Built for i.Mobilothon 5.0 | Team DevSphere
Transforming every dashcam or smartphone into an intelligent road-safety sensor.
Using AI, geospatial analytics, and privacy-preserving design, SafeVision AI detects road hazards in real time, anonymizes video, and creates a self-healing live hazard map for safer mobility.
| Issue | Description |
|---|---|
| Unsafe Roads | Indian roads expose drivers to unmarked speed breakers, potholes, debris, and stalled vehicles. |
| Data Waste | Although dashcams capture valuable data, it rarely becomes actionable intelligence. |
| Objective | Transform camera feeds into actionable, verified hazard data to prevent accidents. |
| Component | Description |
|---|---|
| AI Detection | Detects potholes, speed breakers, and obstacles using YOLOv8. |
| Privacy Layer | Automatically blurs faces & license plates using OpenCV + MediaPipe. |
| GeoTagging | Adds latitude-longitude metadata for every hazard detected. |
| Consensus Engine | Filters false positives using DBSCAN clustering and cross-verification. |
| Driver Alerts | Sends instant hazard notifications to nearby users. |
| Feature | Description |
|---|---|
| 🚧 Hazard Detection | Real-time detection of potholes, bumps, debris. |
| 🔒 Privacy Preservation | On-device anonymization via face and plate blurring. |
| 🌍 Geospatial Intelligence | Automatic location tagging via GPS metadata. |
| ⚡ Low Latency | Optimized YOLOv8 models ensure <100ms per frame. |
| 🧭 Crowdsourced Validation | Duplicates filtered using DBSCAN clustering. |
| 🛰️ Cloud Sync | Centralized live hazard map for city-wide visibility. |
| Layer | Technology |
|---|---|
| AI Models | YOLOv8 (Hazard Detection), YOLOv8 (License Plate), MediaPipe (Face Detection) |
| Backend | FastAPI, Python, OpenCV, PostGIS, WebSockets |
| Frontend | React + Vite + TailwindCSS |
| Deployment | Docker, GitHub Actions (CI/CD), Google Colab for model training |
| Data Pipeline | Roboflow (dataset prep), DBSCAN (clustering), JSON REST API |
| Step | Process |
|---|---|
| 1️⃣ | Camera captures road footage. |
| 2️⃣ | YOLOv8 detects potholes, speed breakers, debris. |
| 3️⃣ | Faces & plates blurred locally (MediaPipe + OpenCV). |
| 4️⃣ | Data packaged with GPS + timestamp into JSON. |
| 5️⃣ | FastAPI backend validates & stores in PostGIS. |
| 6️⃣ | Live map shows verified hazards for nearby drivers. |
| Folder | Description |
|---|---|
Backend/ |
FastAPI backend, ML inference, database integration |
Frontend/ |
React-based dashboard and driver alert interface |
models/ |
YOLOv8-trained models (road_hazard.pt, plate.pt) |
Demo/ |
Demo script and sample input/output visuals |
assets/ |
Architecture diagram, screenshots, and videos |
| Step | Command |
|---|---|
| 1️⃣ Clone Repository | git clone https://github.com/jeetgoyal80/SafeVision-AI.git |
| 2️⃣ Install Backend Deps | pip install -r requirements.txt |
| 3️⃣ Run Backend | uvicorn app.main:app --reload |
| 4️⃣ Launch Frontend | cd Frontend && npm install && npm run dev |
| 5️⃣ Test Demo | python Demo/demo.py |
| Model | Dataset | Framework |
|---|---|---|
| road_hazard.pt | Pothole & Speed Breaker Dataset (Roboflow) | YOLOv8 |
| plate_detection.pt | Indian License Plate Detection Dataset (Roboflow) | YOLOv8 |
| face detection | Google MediaPipe | Built-in |
Training Platform: Google Colab (Free GPU)

- _QUESTIONS TO ANSWER_:
[1] According to the SafeVision AI description, which tools automatically blur faces and license plates?
[2] Continue the SafeVision AI description from its final line.
The material is separate from the SafeVision AI description.

- _DATA RECORDS_:
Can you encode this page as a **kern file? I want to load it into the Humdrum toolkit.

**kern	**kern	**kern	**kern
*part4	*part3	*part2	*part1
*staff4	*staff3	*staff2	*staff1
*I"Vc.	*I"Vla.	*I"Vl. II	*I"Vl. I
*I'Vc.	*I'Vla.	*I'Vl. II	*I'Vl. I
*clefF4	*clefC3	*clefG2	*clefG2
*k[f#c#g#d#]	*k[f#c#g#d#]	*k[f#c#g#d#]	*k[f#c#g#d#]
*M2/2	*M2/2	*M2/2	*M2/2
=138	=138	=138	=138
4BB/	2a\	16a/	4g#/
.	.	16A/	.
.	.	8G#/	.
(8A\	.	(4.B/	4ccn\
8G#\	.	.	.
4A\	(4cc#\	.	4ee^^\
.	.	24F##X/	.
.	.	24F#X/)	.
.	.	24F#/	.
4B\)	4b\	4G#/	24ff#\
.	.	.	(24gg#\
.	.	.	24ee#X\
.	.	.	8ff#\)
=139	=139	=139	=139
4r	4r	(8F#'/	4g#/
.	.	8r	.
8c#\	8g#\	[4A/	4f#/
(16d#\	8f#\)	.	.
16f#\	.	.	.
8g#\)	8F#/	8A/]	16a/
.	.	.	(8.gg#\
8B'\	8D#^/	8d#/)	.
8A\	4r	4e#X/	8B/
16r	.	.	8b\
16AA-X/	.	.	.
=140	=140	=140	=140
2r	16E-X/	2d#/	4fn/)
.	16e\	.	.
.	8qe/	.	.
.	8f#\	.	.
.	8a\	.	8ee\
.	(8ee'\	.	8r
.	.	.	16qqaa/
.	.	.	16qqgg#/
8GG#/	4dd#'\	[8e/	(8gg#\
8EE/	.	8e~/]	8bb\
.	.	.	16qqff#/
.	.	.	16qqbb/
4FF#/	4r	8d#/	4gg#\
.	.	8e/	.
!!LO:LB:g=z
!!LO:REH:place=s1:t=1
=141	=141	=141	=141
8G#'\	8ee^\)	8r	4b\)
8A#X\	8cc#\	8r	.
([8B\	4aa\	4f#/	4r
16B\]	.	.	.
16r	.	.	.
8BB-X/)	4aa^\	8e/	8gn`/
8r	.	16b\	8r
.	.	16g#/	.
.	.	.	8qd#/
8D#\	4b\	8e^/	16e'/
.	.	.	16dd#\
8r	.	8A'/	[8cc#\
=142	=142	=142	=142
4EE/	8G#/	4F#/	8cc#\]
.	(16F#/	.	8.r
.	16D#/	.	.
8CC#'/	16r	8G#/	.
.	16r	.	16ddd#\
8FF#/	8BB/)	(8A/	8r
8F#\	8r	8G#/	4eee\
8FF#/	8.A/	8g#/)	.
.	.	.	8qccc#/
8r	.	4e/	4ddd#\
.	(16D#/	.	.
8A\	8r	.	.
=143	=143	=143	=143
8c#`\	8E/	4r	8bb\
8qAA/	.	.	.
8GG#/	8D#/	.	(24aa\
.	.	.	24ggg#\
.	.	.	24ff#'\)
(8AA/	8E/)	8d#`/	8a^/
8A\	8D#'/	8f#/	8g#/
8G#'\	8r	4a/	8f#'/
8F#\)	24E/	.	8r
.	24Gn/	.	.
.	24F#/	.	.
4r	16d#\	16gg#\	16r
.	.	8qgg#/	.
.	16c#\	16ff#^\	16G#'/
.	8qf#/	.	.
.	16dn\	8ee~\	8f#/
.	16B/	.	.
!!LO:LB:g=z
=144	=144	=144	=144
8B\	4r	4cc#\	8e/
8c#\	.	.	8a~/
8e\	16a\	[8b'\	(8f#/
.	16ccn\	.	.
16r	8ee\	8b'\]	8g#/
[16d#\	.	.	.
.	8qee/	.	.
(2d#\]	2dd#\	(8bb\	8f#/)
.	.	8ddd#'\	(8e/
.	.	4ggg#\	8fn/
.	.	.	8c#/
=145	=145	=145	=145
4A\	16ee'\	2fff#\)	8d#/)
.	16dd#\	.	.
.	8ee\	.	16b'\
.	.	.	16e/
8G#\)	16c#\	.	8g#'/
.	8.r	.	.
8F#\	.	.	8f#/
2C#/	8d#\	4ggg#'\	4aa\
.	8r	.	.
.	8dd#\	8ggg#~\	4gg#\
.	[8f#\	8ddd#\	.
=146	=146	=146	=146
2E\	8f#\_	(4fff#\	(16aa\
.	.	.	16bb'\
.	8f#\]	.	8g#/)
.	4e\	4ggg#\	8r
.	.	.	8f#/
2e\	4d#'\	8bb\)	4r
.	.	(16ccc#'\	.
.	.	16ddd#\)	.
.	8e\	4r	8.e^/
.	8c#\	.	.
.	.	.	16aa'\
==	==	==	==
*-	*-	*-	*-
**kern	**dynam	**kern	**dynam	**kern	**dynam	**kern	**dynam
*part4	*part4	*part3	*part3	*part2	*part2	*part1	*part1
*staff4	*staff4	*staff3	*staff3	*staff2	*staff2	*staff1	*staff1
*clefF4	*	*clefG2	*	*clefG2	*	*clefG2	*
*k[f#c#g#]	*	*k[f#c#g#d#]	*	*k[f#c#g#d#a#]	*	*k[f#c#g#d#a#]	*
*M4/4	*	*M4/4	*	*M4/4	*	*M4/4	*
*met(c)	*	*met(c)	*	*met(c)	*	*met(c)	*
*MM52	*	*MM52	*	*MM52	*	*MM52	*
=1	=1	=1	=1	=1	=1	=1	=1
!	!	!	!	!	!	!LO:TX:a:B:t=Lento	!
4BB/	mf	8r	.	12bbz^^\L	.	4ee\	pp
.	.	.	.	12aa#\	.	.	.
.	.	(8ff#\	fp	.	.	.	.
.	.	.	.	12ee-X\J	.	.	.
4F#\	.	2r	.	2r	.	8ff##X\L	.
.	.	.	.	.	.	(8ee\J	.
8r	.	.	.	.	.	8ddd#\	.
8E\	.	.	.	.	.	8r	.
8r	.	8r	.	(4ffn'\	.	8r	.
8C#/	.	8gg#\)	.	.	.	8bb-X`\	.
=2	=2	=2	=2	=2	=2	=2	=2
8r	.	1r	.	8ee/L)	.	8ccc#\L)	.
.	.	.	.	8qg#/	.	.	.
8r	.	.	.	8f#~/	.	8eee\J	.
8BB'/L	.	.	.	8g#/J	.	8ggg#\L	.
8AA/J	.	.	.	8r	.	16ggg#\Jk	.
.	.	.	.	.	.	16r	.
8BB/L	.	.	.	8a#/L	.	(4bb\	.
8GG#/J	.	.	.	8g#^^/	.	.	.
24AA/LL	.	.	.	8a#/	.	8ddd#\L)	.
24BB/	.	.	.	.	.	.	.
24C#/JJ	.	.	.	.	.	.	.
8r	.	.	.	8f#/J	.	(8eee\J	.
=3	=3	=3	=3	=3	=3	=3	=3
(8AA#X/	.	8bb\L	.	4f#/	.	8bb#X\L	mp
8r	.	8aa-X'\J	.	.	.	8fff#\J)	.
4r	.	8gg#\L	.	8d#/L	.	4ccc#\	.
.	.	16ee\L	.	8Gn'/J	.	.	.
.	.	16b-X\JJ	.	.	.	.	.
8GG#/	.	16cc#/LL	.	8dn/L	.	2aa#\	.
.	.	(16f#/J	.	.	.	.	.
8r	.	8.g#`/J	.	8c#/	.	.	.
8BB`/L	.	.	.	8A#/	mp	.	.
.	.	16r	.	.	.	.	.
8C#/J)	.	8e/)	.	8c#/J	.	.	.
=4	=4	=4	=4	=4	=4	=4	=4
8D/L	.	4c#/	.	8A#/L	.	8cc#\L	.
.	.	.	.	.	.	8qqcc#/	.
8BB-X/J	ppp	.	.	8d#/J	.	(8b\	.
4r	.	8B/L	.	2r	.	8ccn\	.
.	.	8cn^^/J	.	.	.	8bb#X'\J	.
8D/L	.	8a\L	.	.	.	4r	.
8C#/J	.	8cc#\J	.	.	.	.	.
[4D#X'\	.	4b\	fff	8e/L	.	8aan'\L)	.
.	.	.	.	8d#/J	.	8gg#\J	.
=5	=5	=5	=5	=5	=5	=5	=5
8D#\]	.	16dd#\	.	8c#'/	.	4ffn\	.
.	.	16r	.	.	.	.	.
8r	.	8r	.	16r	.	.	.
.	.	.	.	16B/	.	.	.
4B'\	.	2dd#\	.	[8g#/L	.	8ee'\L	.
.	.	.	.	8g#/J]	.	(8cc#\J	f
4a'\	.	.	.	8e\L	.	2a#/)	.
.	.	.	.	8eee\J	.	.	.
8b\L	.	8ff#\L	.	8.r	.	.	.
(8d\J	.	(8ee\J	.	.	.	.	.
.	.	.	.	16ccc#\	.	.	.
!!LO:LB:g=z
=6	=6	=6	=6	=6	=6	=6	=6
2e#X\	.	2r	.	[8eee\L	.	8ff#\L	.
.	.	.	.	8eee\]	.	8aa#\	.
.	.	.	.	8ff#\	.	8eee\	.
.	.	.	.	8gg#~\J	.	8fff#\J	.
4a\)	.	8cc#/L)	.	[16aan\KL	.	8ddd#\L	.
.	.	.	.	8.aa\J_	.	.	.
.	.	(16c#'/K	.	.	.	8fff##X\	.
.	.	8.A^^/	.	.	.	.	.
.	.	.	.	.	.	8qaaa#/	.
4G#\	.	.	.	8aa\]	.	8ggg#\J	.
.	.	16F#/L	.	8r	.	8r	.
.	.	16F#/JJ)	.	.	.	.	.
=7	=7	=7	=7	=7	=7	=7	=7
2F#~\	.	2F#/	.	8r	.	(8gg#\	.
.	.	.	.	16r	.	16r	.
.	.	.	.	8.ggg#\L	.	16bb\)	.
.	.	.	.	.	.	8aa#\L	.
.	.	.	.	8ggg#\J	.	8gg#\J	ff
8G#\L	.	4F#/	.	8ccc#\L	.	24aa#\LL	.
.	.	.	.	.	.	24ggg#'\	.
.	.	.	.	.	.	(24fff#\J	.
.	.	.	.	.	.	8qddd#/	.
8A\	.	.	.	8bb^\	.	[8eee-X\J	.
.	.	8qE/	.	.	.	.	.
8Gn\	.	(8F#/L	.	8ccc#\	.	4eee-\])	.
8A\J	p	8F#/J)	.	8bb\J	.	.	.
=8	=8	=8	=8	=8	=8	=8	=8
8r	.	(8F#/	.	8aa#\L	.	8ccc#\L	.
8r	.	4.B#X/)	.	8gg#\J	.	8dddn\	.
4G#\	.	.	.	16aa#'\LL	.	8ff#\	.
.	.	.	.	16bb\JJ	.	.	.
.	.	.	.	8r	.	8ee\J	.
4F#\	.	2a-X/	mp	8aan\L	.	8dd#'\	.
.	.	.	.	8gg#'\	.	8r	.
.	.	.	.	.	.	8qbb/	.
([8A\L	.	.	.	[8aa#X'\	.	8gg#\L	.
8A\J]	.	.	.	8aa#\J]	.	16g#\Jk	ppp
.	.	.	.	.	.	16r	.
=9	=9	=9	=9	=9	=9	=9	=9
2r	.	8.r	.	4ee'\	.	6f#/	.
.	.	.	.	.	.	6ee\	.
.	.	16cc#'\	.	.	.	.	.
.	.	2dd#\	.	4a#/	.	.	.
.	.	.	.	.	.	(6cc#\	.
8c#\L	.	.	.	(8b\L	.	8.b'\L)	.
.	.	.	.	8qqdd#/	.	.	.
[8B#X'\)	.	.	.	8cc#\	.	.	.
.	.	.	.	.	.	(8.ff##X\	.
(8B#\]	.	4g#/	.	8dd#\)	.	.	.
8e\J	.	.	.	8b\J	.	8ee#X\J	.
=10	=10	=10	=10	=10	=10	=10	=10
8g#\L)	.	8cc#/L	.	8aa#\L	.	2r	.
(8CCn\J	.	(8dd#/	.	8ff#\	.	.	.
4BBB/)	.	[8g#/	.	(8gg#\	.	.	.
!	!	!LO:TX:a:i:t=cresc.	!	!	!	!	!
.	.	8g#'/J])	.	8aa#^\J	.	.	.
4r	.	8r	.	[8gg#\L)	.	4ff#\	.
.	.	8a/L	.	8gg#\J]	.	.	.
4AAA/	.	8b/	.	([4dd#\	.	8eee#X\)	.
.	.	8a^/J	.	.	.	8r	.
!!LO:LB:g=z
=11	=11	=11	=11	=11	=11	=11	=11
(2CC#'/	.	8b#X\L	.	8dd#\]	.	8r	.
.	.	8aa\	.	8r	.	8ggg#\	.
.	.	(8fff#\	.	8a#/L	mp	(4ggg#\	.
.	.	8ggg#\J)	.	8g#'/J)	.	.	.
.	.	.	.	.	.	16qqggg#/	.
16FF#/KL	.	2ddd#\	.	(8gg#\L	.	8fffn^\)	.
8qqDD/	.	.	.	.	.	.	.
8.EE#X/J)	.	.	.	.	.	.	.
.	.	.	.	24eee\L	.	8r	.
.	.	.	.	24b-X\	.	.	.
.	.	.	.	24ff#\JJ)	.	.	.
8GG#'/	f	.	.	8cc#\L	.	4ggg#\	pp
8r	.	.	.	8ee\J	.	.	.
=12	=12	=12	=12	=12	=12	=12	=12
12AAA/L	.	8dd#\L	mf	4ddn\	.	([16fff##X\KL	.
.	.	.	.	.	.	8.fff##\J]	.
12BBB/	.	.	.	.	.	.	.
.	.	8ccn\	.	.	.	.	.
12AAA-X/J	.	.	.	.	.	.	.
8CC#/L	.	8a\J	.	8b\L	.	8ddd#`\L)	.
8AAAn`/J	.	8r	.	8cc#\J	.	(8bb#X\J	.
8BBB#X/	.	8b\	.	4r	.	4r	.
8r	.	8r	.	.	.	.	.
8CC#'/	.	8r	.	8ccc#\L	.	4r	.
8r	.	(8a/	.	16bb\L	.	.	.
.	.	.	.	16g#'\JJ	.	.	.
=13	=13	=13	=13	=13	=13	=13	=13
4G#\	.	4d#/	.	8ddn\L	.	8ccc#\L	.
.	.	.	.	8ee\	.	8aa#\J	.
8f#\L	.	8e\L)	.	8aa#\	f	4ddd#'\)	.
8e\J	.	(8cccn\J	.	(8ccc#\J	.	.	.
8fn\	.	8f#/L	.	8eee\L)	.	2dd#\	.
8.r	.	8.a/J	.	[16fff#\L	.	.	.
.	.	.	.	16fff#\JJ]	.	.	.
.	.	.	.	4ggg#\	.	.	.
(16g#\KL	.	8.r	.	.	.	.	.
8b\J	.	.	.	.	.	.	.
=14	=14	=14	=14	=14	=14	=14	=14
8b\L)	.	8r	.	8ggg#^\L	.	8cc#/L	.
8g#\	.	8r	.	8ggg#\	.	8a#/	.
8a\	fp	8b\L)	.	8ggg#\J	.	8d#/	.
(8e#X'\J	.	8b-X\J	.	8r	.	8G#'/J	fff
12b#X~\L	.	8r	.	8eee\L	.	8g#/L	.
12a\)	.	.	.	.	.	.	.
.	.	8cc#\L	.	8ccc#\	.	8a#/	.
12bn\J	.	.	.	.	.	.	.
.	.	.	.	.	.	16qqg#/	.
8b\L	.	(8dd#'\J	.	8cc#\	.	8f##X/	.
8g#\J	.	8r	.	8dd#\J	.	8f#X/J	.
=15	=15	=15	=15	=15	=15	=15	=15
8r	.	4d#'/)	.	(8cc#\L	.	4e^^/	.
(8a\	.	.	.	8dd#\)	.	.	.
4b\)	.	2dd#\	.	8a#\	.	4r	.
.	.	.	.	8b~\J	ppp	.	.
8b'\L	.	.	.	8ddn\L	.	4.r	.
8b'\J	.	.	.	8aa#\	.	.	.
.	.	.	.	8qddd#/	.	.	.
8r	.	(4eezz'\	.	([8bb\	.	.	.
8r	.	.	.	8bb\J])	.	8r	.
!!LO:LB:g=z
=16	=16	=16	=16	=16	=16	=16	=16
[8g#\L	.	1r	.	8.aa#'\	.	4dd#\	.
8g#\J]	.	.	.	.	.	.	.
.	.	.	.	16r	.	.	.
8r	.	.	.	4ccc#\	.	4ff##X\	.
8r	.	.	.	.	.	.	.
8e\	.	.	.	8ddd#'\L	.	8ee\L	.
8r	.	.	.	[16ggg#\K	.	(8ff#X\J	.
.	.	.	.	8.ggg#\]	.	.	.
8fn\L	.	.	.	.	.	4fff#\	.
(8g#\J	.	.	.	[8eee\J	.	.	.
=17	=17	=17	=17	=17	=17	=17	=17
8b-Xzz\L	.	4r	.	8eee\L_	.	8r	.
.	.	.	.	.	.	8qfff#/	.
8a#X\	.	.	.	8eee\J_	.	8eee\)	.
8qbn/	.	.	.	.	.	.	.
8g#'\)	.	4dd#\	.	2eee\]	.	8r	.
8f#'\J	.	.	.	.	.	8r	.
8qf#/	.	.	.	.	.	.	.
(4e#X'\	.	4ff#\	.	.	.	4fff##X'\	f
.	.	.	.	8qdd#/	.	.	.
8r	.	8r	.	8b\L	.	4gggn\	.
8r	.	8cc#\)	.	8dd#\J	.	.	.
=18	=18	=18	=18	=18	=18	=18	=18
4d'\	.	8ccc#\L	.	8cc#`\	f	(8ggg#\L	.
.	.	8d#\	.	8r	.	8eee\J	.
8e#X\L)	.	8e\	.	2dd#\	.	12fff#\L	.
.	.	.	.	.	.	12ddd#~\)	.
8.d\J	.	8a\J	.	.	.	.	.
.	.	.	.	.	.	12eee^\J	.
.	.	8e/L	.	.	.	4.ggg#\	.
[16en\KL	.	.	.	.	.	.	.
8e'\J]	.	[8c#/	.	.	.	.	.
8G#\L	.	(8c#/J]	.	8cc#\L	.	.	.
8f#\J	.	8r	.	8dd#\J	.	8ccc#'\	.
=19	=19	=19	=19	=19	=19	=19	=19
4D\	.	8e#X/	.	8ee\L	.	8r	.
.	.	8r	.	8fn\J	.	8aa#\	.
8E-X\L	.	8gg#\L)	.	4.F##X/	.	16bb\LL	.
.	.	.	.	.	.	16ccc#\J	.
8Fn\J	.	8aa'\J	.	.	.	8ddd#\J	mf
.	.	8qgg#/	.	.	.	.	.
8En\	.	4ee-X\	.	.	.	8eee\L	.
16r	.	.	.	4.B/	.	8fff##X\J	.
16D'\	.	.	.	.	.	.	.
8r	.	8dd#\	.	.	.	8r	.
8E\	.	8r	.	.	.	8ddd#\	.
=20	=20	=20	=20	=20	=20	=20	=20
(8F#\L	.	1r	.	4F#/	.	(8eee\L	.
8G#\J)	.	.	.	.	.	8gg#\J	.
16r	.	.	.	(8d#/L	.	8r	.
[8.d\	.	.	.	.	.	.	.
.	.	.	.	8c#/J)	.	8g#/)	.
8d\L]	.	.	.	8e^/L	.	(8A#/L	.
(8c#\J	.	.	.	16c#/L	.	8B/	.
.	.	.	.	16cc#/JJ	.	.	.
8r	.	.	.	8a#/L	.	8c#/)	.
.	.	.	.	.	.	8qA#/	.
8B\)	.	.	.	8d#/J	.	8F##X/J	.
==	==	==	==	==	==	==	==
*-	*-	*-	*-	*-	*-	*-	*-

- _OUTPUTS BY TASK_:
[1] OpenCV and MediaPipe.

[2]
Optimization: Trained models exported to .pt format for lightweight, real-time inference.
| Step | Security Measure |
|---|---|
| 1️⃣ | Detect faces & plates locally. |
| 2️⃣ | Apply Gaussian blur before upload. |
| 3️⃣ | Only anonymized frames transmitted. |
| 4️⃣ | No raw video or PII stored on server. |
| Innovation | Impact |
|---|---|
| Consensus-based Verification | Ensures accuracy by cross-matching multiple reports. |
| Self-Healing Maps | Automatically removes outdated hazards. |
| Zero-Tap Operation | Fully automated — no manual input needed. |
| Edge-first Design | Reduces backend costs and latency. |
| Type | Description |
|---|---|
| 🖥️ Dashboard Preview | ![]() |
| 📡 Live Feed Page | ![]() |
| 🗺️ Map View (Alert Visualization) | ![]() |
| 💻 Input Feed Sample | ![]() |
| ✅ Detected Output Sample | ![]() |
| 🎥 Demo Video | ▶ Watch Demo on YouTube |
- 30–60 sec live prototype demo
- Road hazard detection in real time (potholes / speed breakers / obstacles)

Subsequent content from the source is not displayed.